Learning is always exploring a search space. Literally deciding which choice would be most likely to get to an answer. If you have a set of answers, deciding what alterations would make for a better answer.
Like, I don't know what you think is wrong on that? The human/expert feedback is there to provide scores that we don't know how to fully codify, yet. Is effectively acknowledging that we don't know how to codify the "I know it when I see it" rule. And based on those scores, the model updates and new things can be scored.
Direct human feedback - from an actual human - is the gold standard here, since it is an actual human who will be evaluating how well they like your deployed model.
Note that using codified-HF (as is in fact already done - the actual HF being first used to train a proxy reward model) doesn't change things here - tuning the model to maximize this metric of human usability IS the goal. The idea of using RL is to do the search at training time rather than inference time when it'd be massively more expensive. You can think of all the multi-token model outputs being evaluated by the reward model as branches of the search tree, and the goal of RL is to influence earlier token selection to lead towards these preferred outputs.
This is no different from any other ML situation, though? Famously, people found out that Amazon's hands free checkout thing was being offloaded to people in the cases where the system couldn't give a high confidence answer. I would be shocked to know that those judgements were not then labeled and used in automated training later.
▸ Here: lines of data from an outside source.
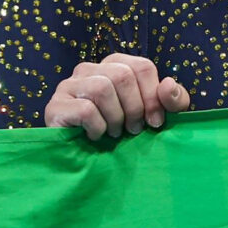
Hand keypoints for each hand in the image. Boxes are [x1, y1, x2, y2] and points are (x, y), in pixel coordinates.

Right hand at [43, 53, 189, 139]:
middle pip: (122, 75)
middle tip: (133, 130)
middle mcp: (88, 69)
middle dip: (135, 108)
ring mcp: (68, 86)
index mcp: (113, 66)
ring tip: (113, 133)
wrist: (84, 161)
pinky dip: (97, 127)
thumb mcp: (154, 117)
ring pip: (102, 89)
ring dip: (115, 118)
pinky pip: (85, 110)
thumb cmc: (121, 134)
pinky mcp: (55, 106)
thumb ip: (172, 101)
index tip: (155, 122)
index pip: (142, 66)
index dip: (154, 96)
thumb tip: (169, 84)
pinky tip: (96, 136)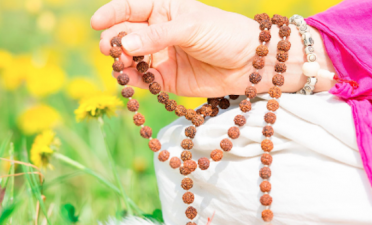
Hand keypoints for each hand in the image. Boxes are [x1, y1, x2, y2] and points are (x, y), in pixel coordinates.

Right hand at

And I should say that I said "codified" but I don't mean just code. Labeled training samples is fine here. Doesn't change that finding a model that will give good answers is ultimately something that can be conceptualized as a search.
You are also blurring the reinforcement/scoring at inference time as compared to the work that is done at training time? The idea of using RL at training time is not just because it is expensive there. The goal is to find the policies that are best to use at inference time.
Like, I don't know what you think is wrong on that? The human/expert feedback is there to provide scores that we don't know how to fully codify, yet. Is effectively acknowledging that we don't know how to codify the "I know it when I see it" rule. And based on those scores, the model updates and new things can be scored.
What is not accurate in that description?